Visceral fat, otherwise known as fat surrounding the abdomen and other
internal organs, is considered a significant contributor to a variety of weight-related
health problems. These health problems include heart disease, type 2 diabetes and
metabolic syndrome. It's common knowledge that regular exercise is known to provide a
wide range of health benefits, including weight loss and a reduction of total body
fat. However, there are few studies examining the direct effects of exercise programs
on changes in visceral fat levels.
In this randomized, controlled study, 175 sedentary adults between 40 and
65 years of age, all considered overweight or mildly obese and all with mild
to moderate dyslipidemia, were assigned to a control group for six months, or
to one of three exercise groups. The exercise groups were defined as follows:
low amount/moderate intensity, equivalent to walking 12 miles per week; low
amount/vigorous intensity, equivalent to jogging 12 miles per week; or high
amount/vigorous intensity, equivalent to jogging 20 miles per week. Computed
tomography scans were performed pre- and post-study to analyze changes in visceral
fat, subcutaneous abdominal fat and total abdominal fat.

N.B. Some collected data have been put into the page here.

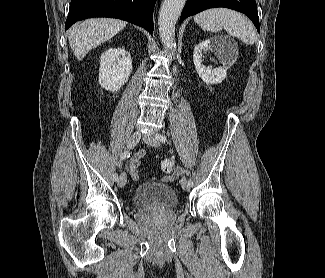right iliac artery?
Here are the masks:
<instances>
[{"mask_svg":"<svg viewBox=\"0 0 325 278\" xmlns=\"http://www.w3.org/2000/svg\"><path fill=\"white\" fill-rule=\"evenodd\" d=\"M128 157H130V153H129V151H125V152H123V153L120 155V160H124V159H126V158H128ZM113 179H114L115 181L118 180V175H117L116 173L113 175Z\"/></svg>","mask_w":325,"mask_h":278,"instance_id":"obj_1","label":"right iliac artery"}]
</instances>
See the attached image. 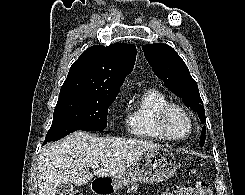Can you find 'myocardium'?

Researchers concluded that "in the control group, visceral fat levels increased
by 8.6%, which was statistically significant. Visceral fat levels did not change
significantly in either of the low-amount exercise groups. The high-amount exercise
group experienced an average decrease in visceral fat of 6.9%, which was significant.
Only the high-amount exercise [group] had any change in subcutaneous abdominal fat
amount, which decreased in this group by 7.0%."
General Recommendations for Physical Activity
Adults should engage in moderate-intensity physical activities for at least 30 minutes on five or more days of the week.
CDC/American College of Sports Medicine
OR
Adults should engage in vigorous-intensity physical activity three or more days per week for 20 or more minutes per occasion.
U.S. Dept. of Health and Human Services (Healthy People 2010)
For more detailed information, including a listing of physical activities defined by level of intensity, visit www.cdc.gov/nccdphp/dnpa/physical/recommendations. |
According to the researchers, their findings "suggest a clear dose-response
relationship between exercise amount and changes in visceral fat." They
emphasize that "even a relatively modest exercise program, consistent with the activity
recommendations from the Centers for Disease Control and American College of Sports
Medicine, prevented significant increased visceral fat," and recommended that "until
we are able to prevent weight regain after short-term dieting success, a greater
emphasis toward prevention should be a major goal in the U.S."
So in 2006, keep that New Year's resolution and get rid of your beer belly,
spare tire or love handle by adopting a consistent exercise program, following the
recommendations at left. Consider it the start of a new, healthier you.
Source:
Slentz CA, Aiken LB, Houmard JA, et al. Inactivity, exercise, and
visceral fat. STRRIDE: a randomized, controlled study of exercise intensity and amount. Journal of Applied Physiology October 2005;99:1613-1618.